How to Make a Place Welcoming
Tips for Hosting a Party in Your Home
- Talk to the parents/caregiver before your gathering to learn about any sensitivities the person may have. This could include loud music, the need for less lighting, avoiding strong smells (including scented candles or potpourri), food aversions, or sitting on soft vs. hard furniture.
- Designate a quiet area in your home, separated from the event, in case the person needs to take a break from the noise and excitement.
- Determine a general schedule, and give that schedule to the parents/caregiver ahead of time. Consider what time people will be arriving and leaving; if food is being served; or if there is entertainment for your guests. Will your event involve opening presents, or are you singing “Happy Birthday” or Christmas carols? All of these details will help the family prepare for smooth transitions throughout the event.
- Defer to the parents of younger children when needing to make planning decisions (i.e. Is the child able to sit at a “kids’ table”; Can the child sit through a movie; Is the child afraid of noisemakers or balloons?).
- Offer the person with autism the same attention you would to any other guest. Engage them in conversation, even if they only want to talk about their interests. Conversations are important for boosting their social skills.
- Be flexible with plans and be understanding if the family needs to leave earlier than you would prefer.
- Assume that some parents may bring special toys, foods, or other comfort objects for their child. When it’s time to leave, offer to help make sure they have everything they brought with them.

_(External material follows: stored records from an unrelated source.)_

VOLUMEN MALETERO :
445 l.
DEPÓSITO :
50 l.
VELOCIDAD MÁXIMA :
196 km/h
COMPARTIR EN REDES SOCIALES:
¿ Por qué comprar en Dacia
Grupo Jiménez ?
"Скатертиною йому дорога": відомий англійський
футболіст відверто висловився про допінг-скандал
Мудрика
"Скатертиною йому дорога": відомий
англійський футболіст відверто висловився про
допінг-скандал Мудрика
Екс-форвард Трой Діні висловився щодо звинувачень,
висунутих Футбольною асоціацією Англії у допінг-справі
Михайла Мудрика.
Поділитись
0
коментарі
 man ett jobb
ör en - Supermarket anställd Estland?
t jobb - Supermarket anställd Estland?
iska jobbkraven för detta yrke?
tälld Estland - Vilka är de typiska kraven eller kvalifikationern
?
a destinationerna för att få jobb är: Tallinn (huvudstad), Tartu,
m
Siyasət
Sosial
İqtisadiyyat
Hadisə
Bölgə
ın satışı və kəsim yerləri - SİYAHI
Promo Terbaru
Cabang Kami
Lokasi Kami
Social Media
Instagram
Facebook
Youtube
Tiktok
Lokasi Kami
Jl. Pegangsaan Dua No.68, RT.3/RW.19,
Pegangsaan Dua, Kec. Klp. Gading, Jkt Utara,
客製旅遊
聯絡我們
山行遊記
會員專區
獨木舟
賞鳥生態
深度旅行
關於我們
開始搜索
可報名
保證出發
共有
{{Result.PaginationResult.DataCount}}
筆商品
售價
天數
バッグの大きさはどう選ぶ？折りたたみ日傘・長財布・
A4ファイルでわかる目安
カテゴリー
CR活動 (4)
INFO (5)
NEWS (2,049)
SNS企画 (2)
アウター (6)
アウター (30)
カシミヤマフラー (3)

General Tips for a Get-Together with Someone with Autism
- Be considerate of sensory sensitivities the person may have (the need for less lighting, a quieter area, non-smoking environment, sitting on soft vs. hard furniture).
- Consider that the person might also have a sensitivity to strong smells. Avoid strong smelling cleaning products, scented candles or other room deodorizers, and pungent cooking smells.
- Present a written or visual schedule of how you will be spending your time together with a clear beginning and end.
- Suggest using pictures or written cards to foster communication such as “quiet,” “I need a break,” or “I need help.”
- Offer to use a timer to provide limits and closure.
- Ask a parent or caregiver in advance if the individual has any other particular habits or needs that you can prepare for in advance. Do they have strong food aversions? Are they comfortable with animals?
- Help engage the person in as much conversation as possible, regardless of the topic. Conversations are important for boosting social skills and engaging the person with autism.
- Depending on the activity, recognize when the individual is feeling overwhelmed or is mentally exhausted and needs a brain break (an opportunity to step away from what you are doing to go to a quiet place).
- Be flexible and open-minded with your plans.